▶ _PROBLEM REQUIREMENTS_
Pull out every line in the records that contains the string "dispositions", matching its case exactly.
INPUT DATA: Begin
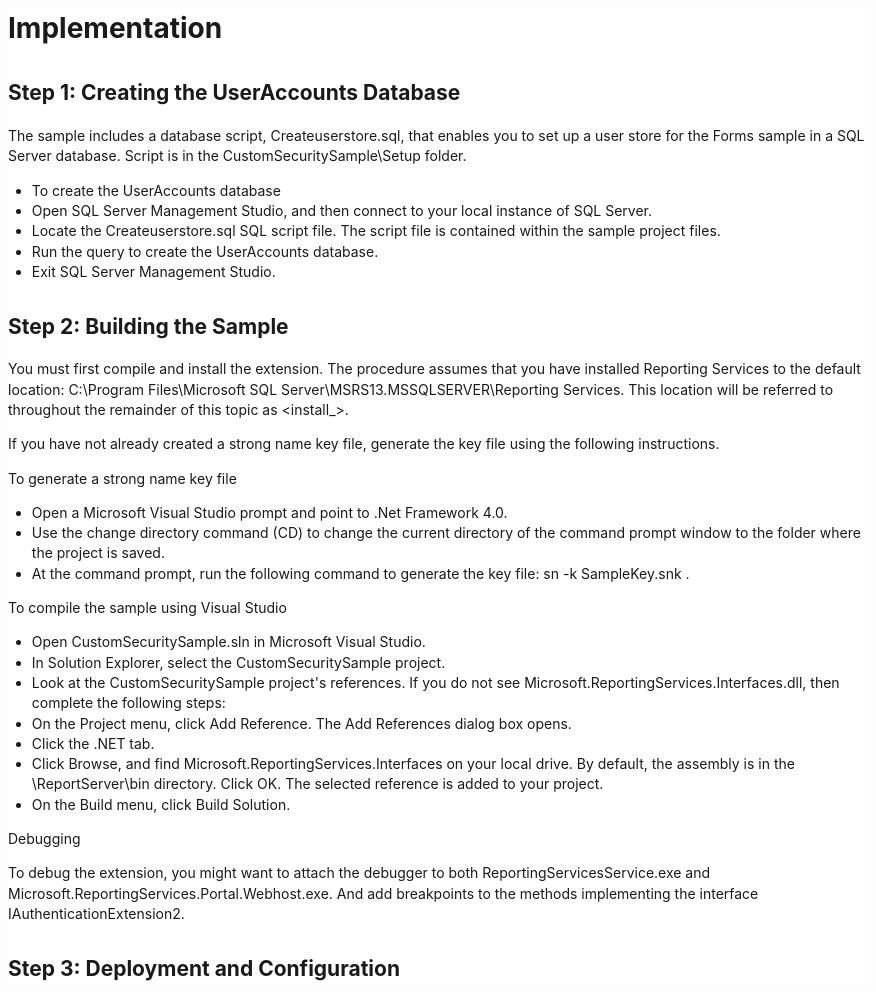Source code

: # Implementation 

## Step 1: Creating the UserAccounts Database

The sample includes a database script, Createuserstore.sql, that enables you to set up a user store for the Forms sample in a SQL Server database.
Script is in the CustomSecuritySample\Setup folder.
-	To create the UserAccounts database
-	Open SQL Server Management Studio, and then connect to your local instance of SQL Server. 
-	Locate the Createuserstore.sql SQL script file. The script file is contained within the sample project files. 
-	Run the query to create the UserAccounts database. 
-	Exit SQL Server Management Studio. 


## Step 2: Building the Sample

You must first compile and install the extension. The procedure assumes that you have installed Reporting Services to the default location: C:\Program Files\Microsoft SQL Server\MSRS13.MSSQLSERVER\Reporting Services. This location will be referred to throughout the remainder of this topic as <install_>.

If you have not already created a strong name key file, generate the key file using the following instructions.

To generate a strong name key file
-	Open a Microsoft Visual Studio prompt and point to .Net Framework 4.0.
-	Use the change directory command (CD) to change the current directory of the command prompt window to the folder where the project is saved. 
-	At the command prompt, run the following command to generate the key file: sn -k SampleKey.snk .

To compile the sample using Visual Studio
-	Open CustomSecuritySample.sln in Microsoft Visual Studio. 
-	In Solution Explorer, select the CustomSecuritySample project. 
-	Look at the CustomSecuritySample project's references. If you do not see Microsoft.ReportingServices.Interfaces.dll, then complete the following steps: 
-	On the Project menu, click Add Reference. The Add References dialog box opens. 
-	Click the .NET tab. 
-	Click Browse, and find Microsoft.ReportingServices.Interfaces on your local drive. By default, the assembly is in the <install>\ReportServer\bin directory. Click OK. The selected reference is added to your project. 
-	On the Build menu, click Build Solution. 

Debugging

To debug the extension, you might want to attach the debugger to both ReportingServicesService.exe and Microsoft.ReportingServices.Portal.Webhost.exe. And add breakpoints to the methods implementing the interface IAuthenticationExtension2.


## Step 3: Deployment and Configuration
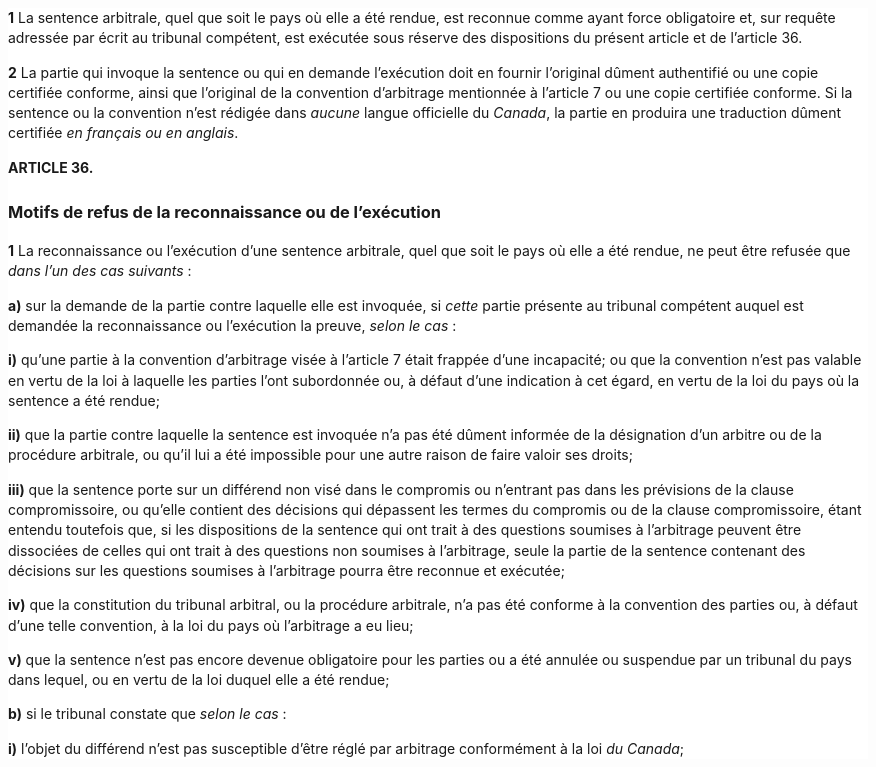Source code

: 
**1** La sentence arbitrale, quel que soit le pays où elle a été rendue, est reconnue comme ayant force obligatoire et, sur requête adressée par écrit au tribunal compétent, est exécutée sous réserve des dispositions du présent article et de l’article 36.



**2** La partie qui invoque la sentence ou qui en demande l’exécution doit en fournir l’original dûment authentifié ou une copie certifiée conforme, ainsi que l’original de la convention d’arbitrage mentionnée à l’article 7 ou une copie certifiée conforme. Si la sentence ou la convention n’est rédigée dans *aucune* langue officielle du *Canada*, la partie en produira une traduction dûment certifiée *en français ou en anglais*.



**ARTICLE 36.** 
### Motifs de refus de la reconnaissance ou de l’exécution


**1** La reconnaissance ou l’exécution d’une sentence arbitrale, quel que soit le pays où elle a été rendue, ne peut être refusée que *dans l’un des cas suivants* :

**a)** sur la demande de la partie contre laquelle elle est invoquée, si *cette* partie présente au tribunal compétent auquel est demandée la reconnaissance ou l’exécution la preuve, *selon le cas* :

**i)** qu’une partie à la convention d’arbitrage visée à l’article 7 était frappée d’une incapacité; ou que la convention n’est pas valable en vertu de la loi à laquelle les parties l’ont subordonnée ou, à défaut d’une indication à cet égard, en vertu de la loi du pays où la sentence a été rendue;



**ii)** que la partie contre laquelle la sentence est invoquée n’a pas été dûment informée de la désignation d’un arbitre ou de la procédure arbitrale, ou qu’il lui a été impossible pour une autre raison de faire valoir ses droits;



**iii)** que la sentence porte sur un différend non visé dans le compromis ou n’entrant pas dans les prévisions de la clause compromissoire, ou qu’elle contient des décisions qui dépassent les termes du compromis ou de la clause compromissoire, étant entendu toutefois que, si les dispositions de la sentence qui ont trait à des questions soumises à l’arbitrage peuvent être dissociées de celles qui ont trait à des questions non soumises à l’arbitrage, seule la partie de la sentence contenant des décisions sur les questions soumises à l’arbitrage pourra être reconnue et exécutée;



**iv)** que la constitution du tribunal arbitral, ou la procédure arbitrale, n’a pas été conforme à la convention des parties ou, à défaut d’une telle convention, à la loi du pays où l’arbitrage a eu lieu;



**v)** que la sentence n’est pas encore devenue obligatoire pour les parties ou a été annulée ou suspendue par un tribunal du pays dans lequel, ou en vertu de la loi duquel elle a été rendue;





**b)** si le tribunal constate que *selon le cas* :

**i)** l’objet du différend n’est pas susceptible d’être réglé par arbitrage conformément à la loi *du Canada*;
INPUT DATA: End
▶ _EXERCISE OUTPUT_
**1** La sentence arbitrale, quel que soit le pays où elle a été rendue, est reconnue comme ayant force obligatoire et, sur requête adressée par écrit au tribunal compétent, est exécutée sous réserve des dispositions du présent article et de l’article 36.
**iii)** que la sentence porte sur un différend non visé dans le compromis ou n’entrant pas dans les prévisions de la clause compromissoire, ou qu’elle contient des décisions qui dépassent les termes du compromis ou de la clause compromissoire, étant entendu toutefois que, si les dispositions de la sentence qui ont trait à des questions soumises à l’arbitrage peuvent être dissociées de celles qui ont trait à des questions non soumises à l’arbitrage, seule la partie de la sentence contenant des décisions sur les questions soumises à l’arbitrage pourra être reconnue et exécutée;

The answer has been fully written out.